During the process of screening data, we found that there were relatively few data on incidence of GDM among PCOS patients. Of the 22 included studies, 13 (59.09%) were rated as low quality and 59.09% of the included studies with a sample size ≤ 300. Therefore, it is necessary to conduct a large multi-center prospective research in the future, use a validated measure of GDM in randomly selected PCOS patients. This kind of study should measure possible confounding factors in the future, which will provide a more accurate incidence of GDM among PCOS patients. Currently, the results of some studies reported that dietary or combined lifestyle measures have not indicated too much improvements in the risk of developing GDM. Besides, those studies involving physical activity programs have yielded conflicting results [71]. Given the great potential for reducing the disease burden of PCOS patients, future research should continue to identify interventions that can be easily implemented in patients with PCOS, especially during their preconception period.
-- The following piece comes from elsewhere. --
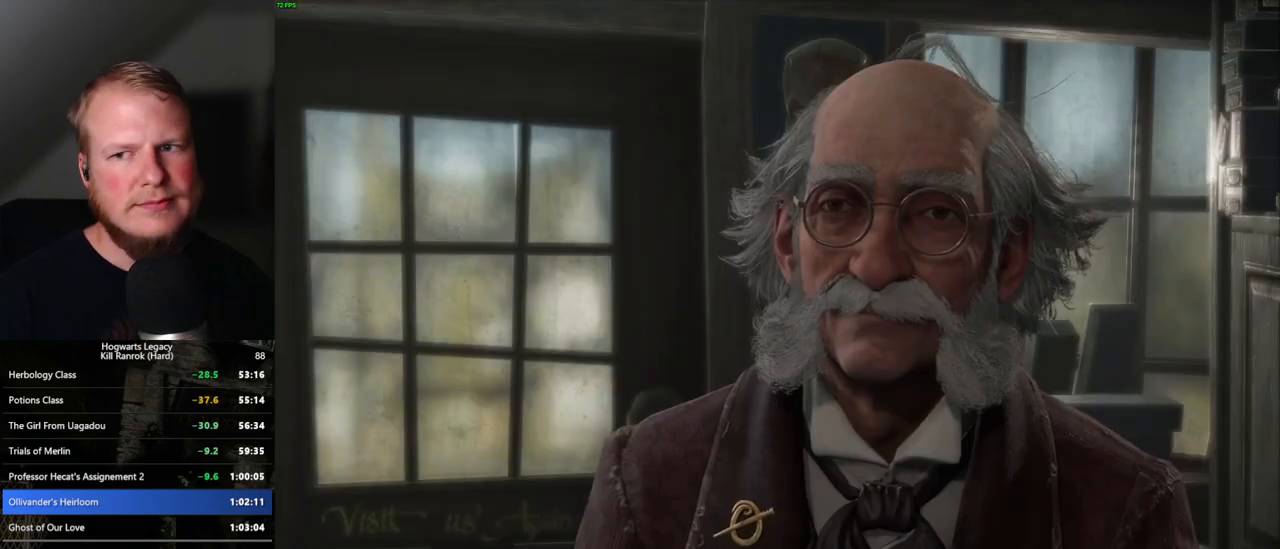
{"keys": ["q", "space"], "mouse": ["wheel"], "events": [[34, "mouse_wheel", "down"], [34, "q", "down"], [50, "mouse_wheel", "up"], [50, "q", "up"], [84, "space", "up"], [100, "mouse_wheel", "down"], [117, "mouse_wheel", "up"], [134, "mouse_wheel", "down"], [150, "mouse_wheel", "up"], [150, "space", "down"], [167, "q", "down"], [217, "q", "up"], [234, "space", "up"], [317, "q", "down"], [317, "space", "down"], [384, "q", "up"], [400, "space", "up"], [434, "mouse_wheel", "down"], [484, "mouse_wheel", "up"], [484, "q", "down"], [484, "space", "down"], [500, "mouse_wheel", "down"]]}
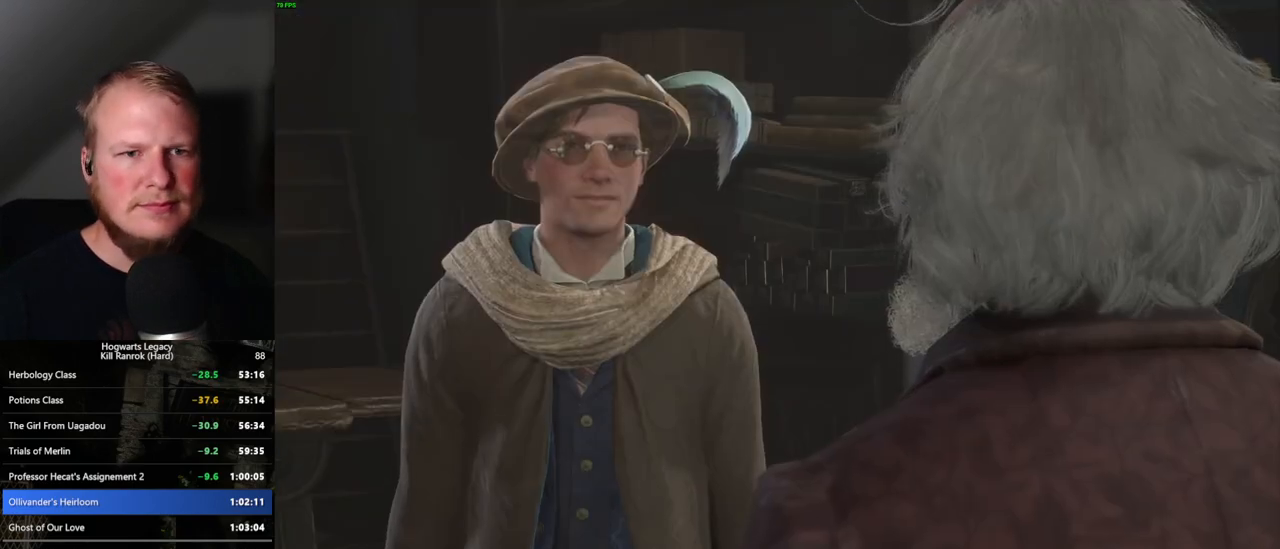
{"keys": ["q", "space"], "mouse": [], "events": [[50, "mouse_wheel", "up"], [50, "q", "up"], [50, "space", "up"], [134, "space", "down"], [150, "q", "down"], [217, "q", "up"], [217, "space", "up"], [317, "q", "down"], [317, "space", "down"], [334, "mouse_wheel", "down"], [350, "mouse_wheel", "up"], [367, "q", "up"], [367, "space", "up"], [417, "mouse_wheel", "down"], [467, "mouse_wheel", "up"], [467, "space", "down"], [484, "mouse_wheel", "down"], [484, "q", "down"], [500, "mouse_wheel", "up"]]}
Additionally, due to lack of data in many subgroups, we were unable to perform meta regression analysis for some possible confounders, such as socioeconomic status, family history of GDM, physical activity, drinking and diet habit [6, 54]. Accordingly, there might be considerable uncertainty regarding the pooled incidence of GDM among PCOS patients. Future researchers should explore more potential risk factors for GDM among PCOS patients, especially genetic background as well as health-related behavior or other concomitant chronic diseases.

Limitations

Although a protocol was conducted before the review was started, the protocol was not published or registered, which is a limitation of this study. Subgroup analyses and meta regression were conducted to control many factors for the pooled incidence of GDM among PCOS patients, however, heterogeneity was found in the current study. Previous studies have demonstrated that heterogeneity is very difficult to avoid in meta-analysis of observational studies [72]. Besides, papers not written in English or Chinese were excluded, which is also a limitation of this review. Additionally, although this review included studies across 11 countries / areas, most of the eligible articles were conducted in high income countries/areas, no study was conducted in low-income country/area. Considering the inconsistency of the economic status and health care environment worldwide, more incidence studies in low-income countries/areas are needed to understand the full picture of GDM among PCOS patients. Also, we noticed that the included studies covering a vast range of clinical and diagnostic criteria and practice changes [63]. It is possible that the pooled incidence of GDM among PCOS patients was influenced by the changes of threshold value to identify GDM. Thus, we think ongoing surveillance is essential.

Conclusion

A total of 24,574 women with polycystic ovary syndrome were included in the 22 studies, of which 4478 were identified with gestational diabetes mellitus. The pooled incidence of gestational diabetes mellitus among women with polycystic ovary syndrome was 20.64%, with a 95% CI of 14.64% to 28.30%. In the meta regression analyses, several variables including age, area, quality score and sample size were found as significant sources of heterogeneity, accounted for 77.57% of the heterogeneity across studies. More study is needed to explore possible risk factors for GDM and identify effective strategies for preventing GDM among PCOS patients.